Extracted records:

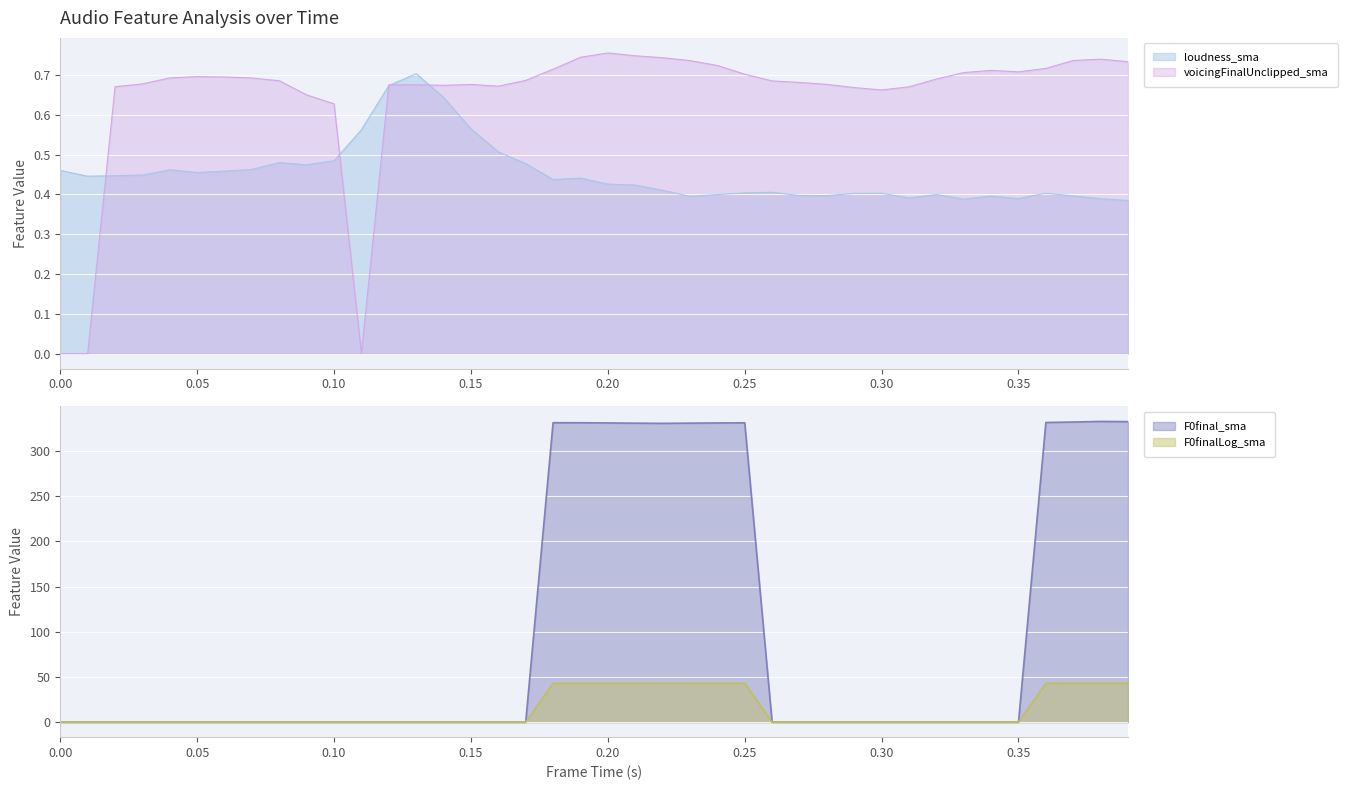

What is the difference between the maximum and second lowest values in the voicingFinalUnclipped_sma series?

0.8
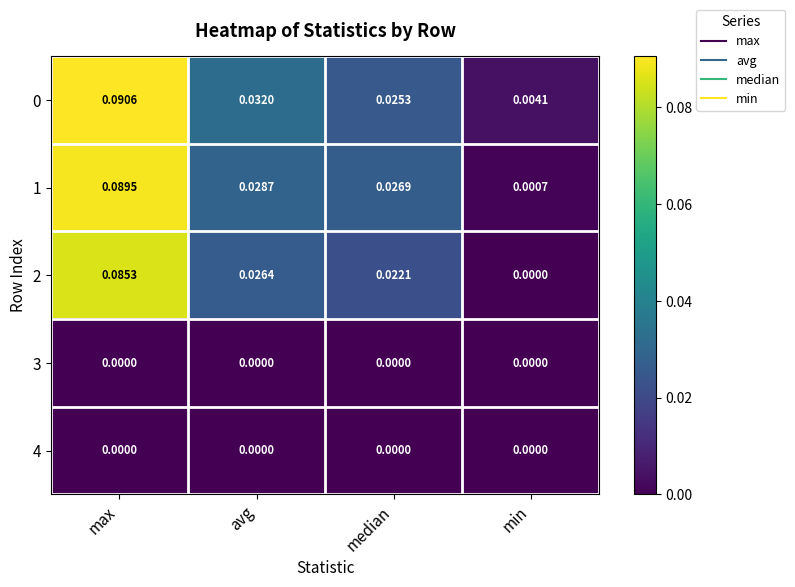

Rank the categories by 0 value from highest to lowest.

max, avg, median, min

---

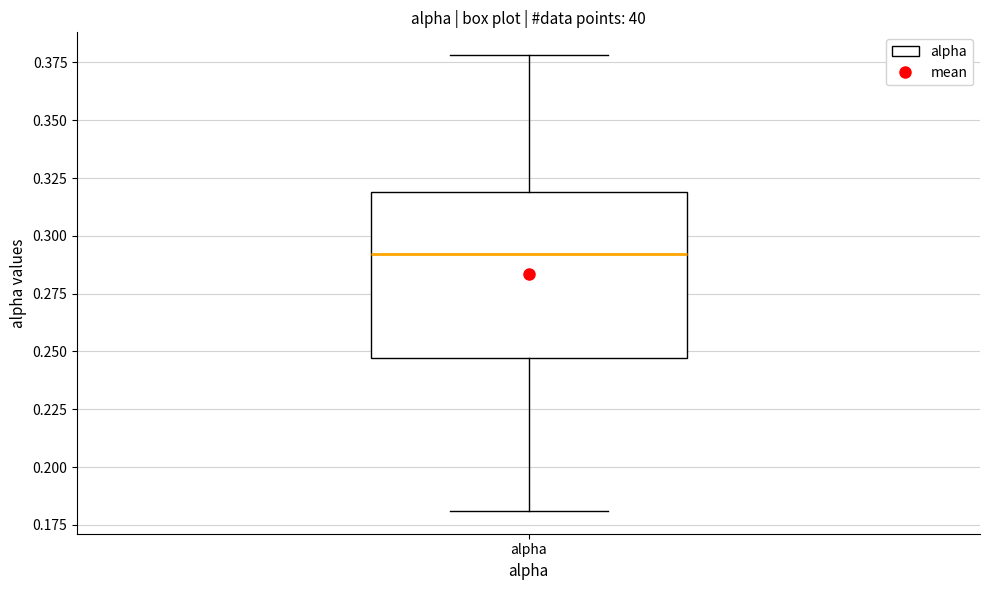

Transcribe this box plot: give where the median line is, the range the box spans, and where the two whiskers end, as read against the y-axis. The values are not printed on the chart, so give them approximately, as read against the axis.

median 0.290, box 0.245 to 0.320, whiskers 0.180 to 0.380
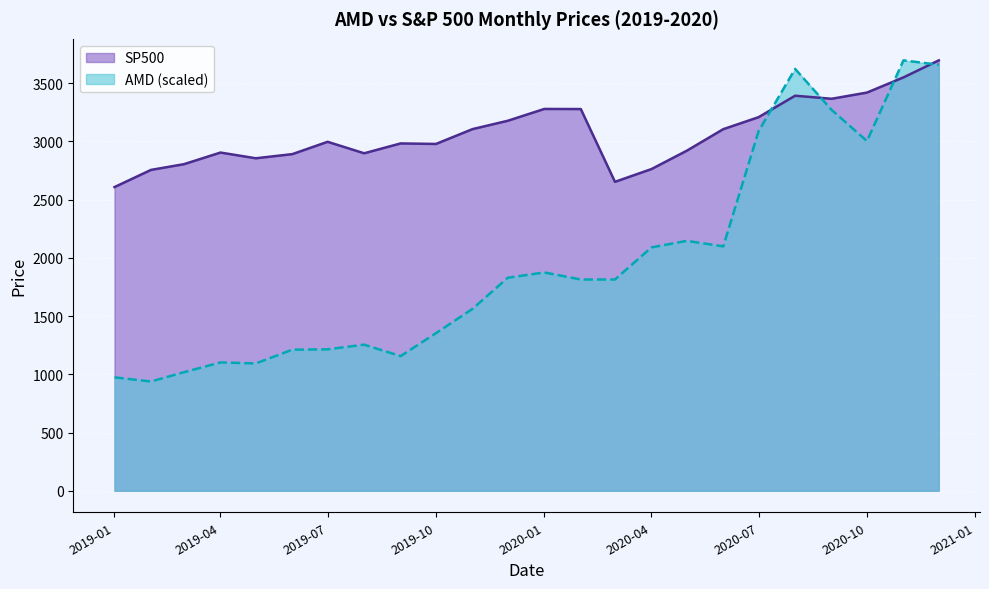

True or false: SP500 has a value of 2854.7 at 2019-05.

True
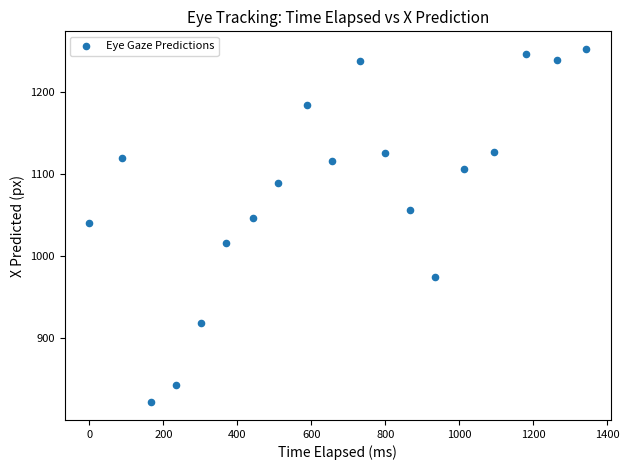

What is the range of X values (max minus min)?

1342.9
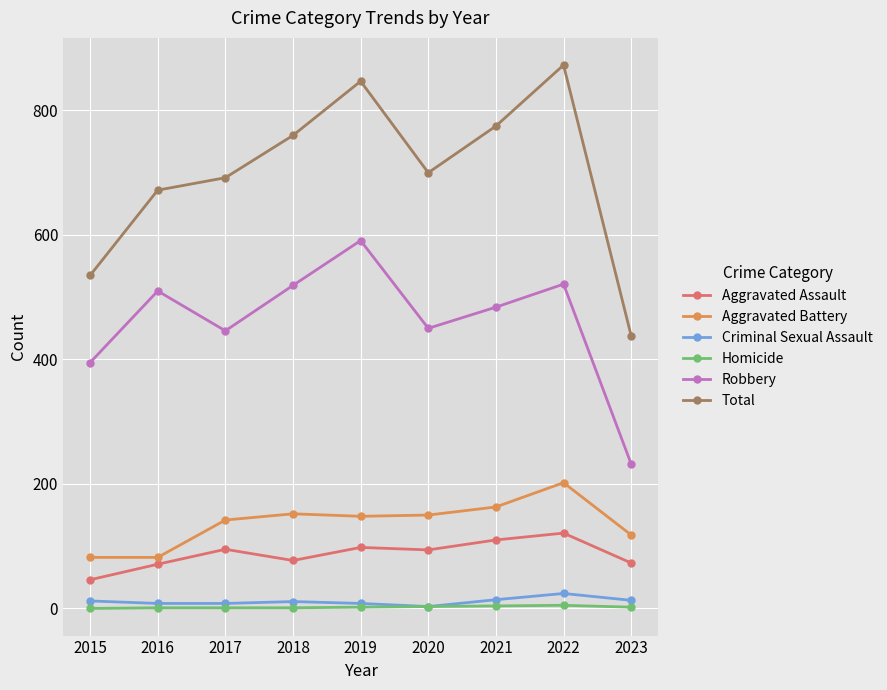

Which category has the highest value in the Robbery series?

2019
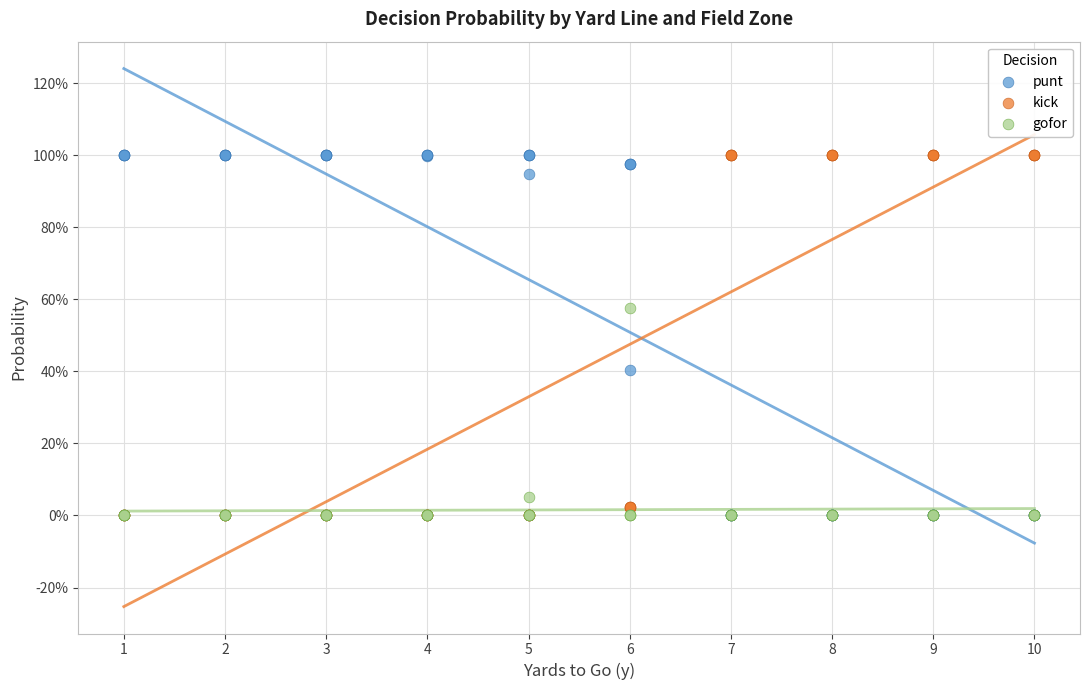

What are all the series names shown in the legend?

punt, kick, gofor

==

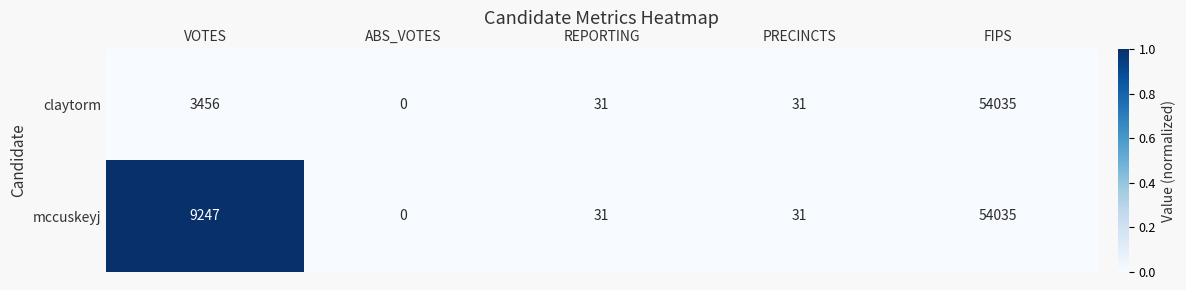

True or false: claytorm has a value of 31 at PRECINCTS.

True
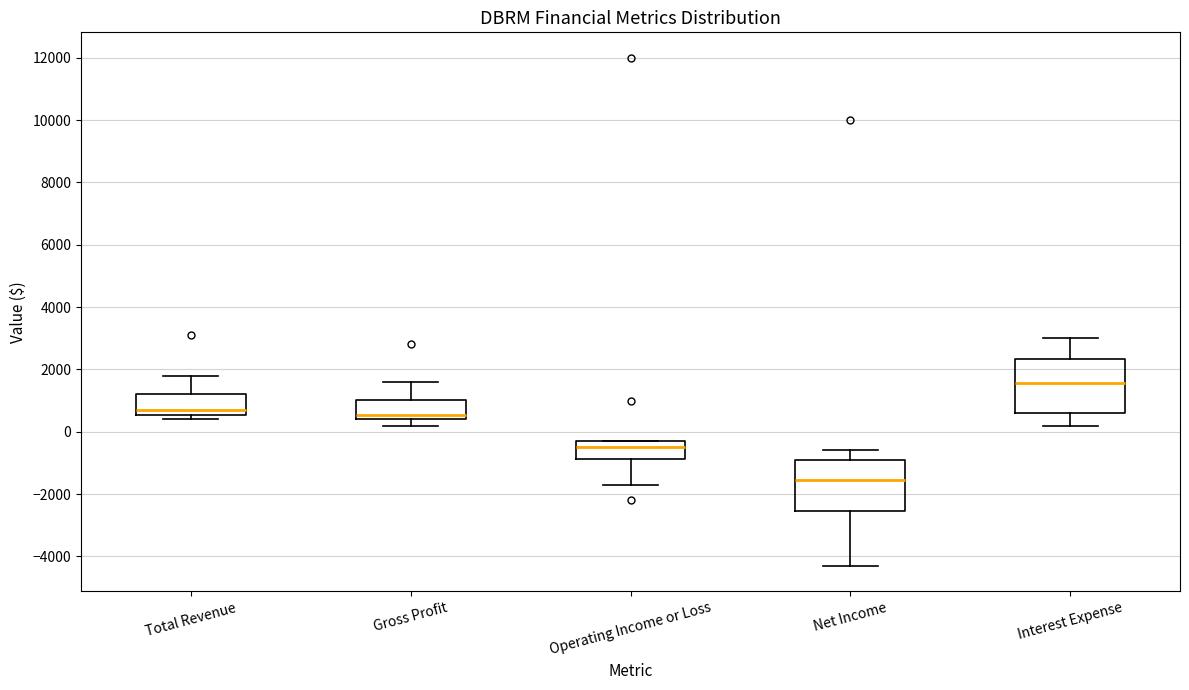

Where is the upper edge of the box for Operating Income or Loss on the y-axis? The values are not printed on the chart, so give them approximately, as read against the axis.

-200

Brief: Copy the material above word for word, from the line holding "What is the difference" through the line holding "Rank the categories", inclusive, and leave out any pictures.

Task response:
What is the difference between the maximum and second lowest values in the voicingFinalUnclipped_sma series?

0.8

Rank the categories by 0 value from highest to lowest.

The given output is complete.